→ **Your instructions**:
Could you put the lines of the entries below, from the very first line through the one containing "Отказ от шаблонных", both included, into a numbered list, leaving out any blank lines?

=====

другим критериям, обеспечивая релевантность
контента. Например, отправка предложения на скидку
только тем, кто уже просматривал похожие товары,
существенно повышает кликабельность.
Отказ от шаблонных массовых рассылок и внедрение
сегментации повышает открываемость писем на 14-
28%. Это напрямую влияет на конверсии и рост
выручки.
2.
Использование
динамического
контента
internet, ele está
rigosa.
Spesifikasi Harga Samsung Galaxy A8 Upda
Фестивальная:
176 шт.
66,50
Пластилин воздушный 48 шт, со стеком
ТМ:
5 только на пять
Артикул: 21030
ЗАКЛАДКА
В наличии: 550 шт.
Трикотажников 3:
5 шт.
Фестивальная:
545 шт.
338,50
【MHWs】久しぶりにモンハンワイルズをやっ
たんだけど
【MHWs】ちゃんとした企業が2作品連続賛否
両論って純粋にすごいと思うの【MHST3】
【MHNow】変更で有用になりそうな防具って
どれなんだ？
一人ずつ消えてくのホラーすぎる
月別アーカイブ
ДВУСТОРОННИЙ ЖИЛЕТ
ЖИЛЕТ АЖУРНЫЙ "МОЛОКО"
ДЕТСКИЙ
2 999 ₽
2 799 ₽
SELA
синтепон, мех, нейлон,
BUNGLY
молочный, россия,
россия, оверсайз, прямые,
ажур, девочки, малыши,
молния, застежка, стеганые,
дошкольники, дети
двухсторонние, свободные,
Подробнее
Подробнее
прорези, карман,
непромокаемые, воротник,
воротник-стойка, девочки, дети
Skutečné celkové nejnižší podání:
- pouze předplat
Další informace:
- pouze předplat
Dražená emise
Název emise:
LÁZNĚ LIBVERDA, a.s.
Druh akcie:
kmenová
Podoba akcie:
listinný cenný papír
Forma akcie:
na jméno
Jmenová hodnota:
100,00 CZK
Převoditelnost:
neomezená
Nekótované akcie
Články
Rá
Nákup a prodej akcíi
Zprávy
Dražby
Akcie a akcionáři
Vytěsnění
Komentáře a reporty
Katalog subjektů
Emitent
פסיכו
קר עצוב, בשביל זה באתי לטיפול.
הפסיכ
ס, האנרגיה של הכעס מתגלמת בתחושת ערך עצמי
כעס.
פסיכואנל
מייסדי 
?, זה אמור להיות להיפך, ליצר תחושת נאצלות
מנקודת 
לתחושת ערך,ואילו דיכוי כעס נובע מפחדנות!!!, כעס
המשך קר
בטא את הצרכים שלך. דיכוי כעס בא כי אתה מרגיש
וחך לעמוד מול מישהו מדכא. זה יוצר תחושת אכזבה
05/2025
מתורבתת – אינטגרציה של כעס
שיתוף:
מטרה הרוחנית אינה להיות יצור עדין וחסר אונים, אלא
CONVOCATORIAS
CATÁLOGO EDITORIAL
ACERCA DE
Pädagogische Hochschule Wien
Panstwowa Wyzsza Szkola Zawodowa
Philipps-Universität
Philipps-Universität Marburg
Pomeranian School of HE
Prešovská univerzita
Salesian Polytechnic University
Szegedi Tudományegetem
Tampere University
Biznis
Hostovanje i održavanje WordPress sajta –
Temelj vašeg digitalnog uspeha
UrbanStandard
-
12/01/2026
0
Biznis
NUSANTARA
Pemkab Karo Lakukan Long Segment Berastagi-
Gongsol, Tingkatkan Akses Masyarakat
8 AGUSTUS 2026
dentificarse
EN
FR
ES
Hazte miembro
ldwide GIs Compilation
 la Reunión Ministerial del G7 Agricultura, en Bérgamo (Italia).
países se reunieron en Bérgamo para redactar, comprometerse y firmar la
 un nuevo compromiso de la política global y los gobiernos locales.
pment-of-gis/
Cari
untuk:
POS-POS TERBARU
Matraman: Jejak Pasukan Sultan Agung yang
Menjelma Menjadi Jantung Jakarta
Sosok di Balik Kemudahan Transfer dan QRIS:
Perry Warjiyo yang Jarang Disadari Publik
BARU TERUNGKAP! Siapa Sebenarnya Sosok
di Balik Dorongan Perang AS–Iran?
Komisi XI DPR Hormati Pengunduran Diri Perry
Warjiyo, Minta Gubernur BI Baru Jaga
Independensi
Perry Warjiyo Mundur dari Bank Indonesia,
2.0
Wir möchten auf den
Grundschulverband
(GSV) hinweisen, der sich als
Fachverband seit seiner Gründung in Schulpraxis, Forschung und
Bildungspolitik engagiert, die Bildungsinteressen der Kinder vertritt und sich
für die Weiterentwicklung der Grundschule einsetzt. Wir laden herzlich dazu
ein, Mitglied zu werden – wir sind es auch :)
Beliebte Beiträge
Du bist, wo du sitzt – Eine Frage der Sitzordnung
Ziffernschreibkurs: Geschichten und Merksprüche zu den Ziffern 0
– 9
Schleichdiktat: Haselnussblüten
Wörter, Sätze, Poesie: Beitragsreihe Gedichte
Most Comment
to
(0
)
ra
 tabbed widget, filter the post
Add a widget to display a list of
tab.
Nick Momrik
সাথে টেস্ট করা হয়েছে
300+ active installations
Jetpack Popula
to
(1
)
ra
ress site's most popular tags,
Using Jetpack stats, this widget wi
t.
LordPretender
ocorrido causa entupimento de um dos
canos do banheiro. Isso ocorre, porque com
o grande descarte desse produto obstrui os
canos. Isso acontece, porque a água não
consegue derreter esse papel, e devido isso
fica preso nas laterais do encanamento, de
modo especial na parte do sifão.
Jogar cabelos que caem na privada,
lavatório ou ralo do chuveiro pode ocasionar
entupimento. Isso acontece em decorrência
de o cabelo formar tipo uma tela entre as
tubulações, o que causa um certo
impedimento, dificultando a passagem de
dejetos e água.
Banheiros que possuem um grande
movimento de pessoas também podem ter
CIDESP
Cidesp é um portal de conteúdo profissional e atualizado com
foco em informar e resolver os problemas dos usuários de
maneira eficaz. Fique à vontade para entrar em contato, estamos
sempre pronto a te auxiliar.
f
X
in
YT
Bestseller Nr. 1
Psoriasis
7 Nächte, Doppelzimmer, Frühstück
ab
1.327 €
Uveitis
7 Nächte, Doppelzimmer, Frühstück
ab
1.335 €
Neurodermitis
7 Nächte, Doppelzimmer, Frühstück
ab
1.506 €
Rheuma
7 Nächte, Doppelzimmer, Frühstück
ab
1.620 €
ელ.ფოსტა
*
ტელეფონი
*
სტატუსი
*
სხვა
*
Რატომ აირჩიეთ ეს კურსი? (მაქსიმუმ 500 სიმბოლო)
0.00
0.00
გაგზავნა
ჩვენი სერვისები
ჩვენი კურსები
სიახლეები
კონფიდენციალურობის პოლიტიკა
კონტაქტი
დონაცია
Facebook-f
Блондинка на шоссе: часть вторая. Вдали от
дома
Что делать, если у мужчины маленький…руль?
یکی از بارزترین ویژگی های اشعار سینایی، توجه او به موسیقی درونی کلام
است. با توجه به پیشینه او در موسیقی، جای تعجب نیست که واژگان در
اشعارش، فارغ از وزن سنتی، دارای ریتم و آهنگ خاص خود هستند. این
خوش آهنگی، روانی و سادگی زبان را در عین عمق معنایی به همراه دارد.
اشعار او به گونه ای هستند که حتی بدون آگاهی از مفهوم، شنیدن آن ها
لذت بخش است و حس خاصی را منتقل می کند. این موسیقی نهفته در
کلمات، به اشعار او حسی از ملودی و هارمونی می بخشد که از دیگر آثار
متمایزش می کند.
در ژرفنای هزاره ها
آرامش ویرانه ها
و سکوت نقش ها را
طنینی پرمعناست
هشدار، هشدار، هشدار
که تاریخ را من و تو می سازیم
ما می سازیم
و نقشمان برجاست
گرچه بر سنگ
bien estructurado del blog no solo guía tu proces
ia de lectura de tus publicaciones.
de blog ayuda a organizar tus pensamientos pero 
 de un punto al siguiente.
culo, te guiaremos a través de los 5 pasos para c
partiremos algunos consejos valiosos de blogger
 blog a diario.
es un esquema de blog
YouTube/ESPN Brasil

=====

→ **Answer area**:
1. другим критериям, обеспечивая релевантность
2. контента. Например, отправка предложения на скидку
3. только тем, кто уже просматривал похожие товары,
4. существенно повышает кликабельность.
5. Отказ от шаблонных массовых рассылок и внедрение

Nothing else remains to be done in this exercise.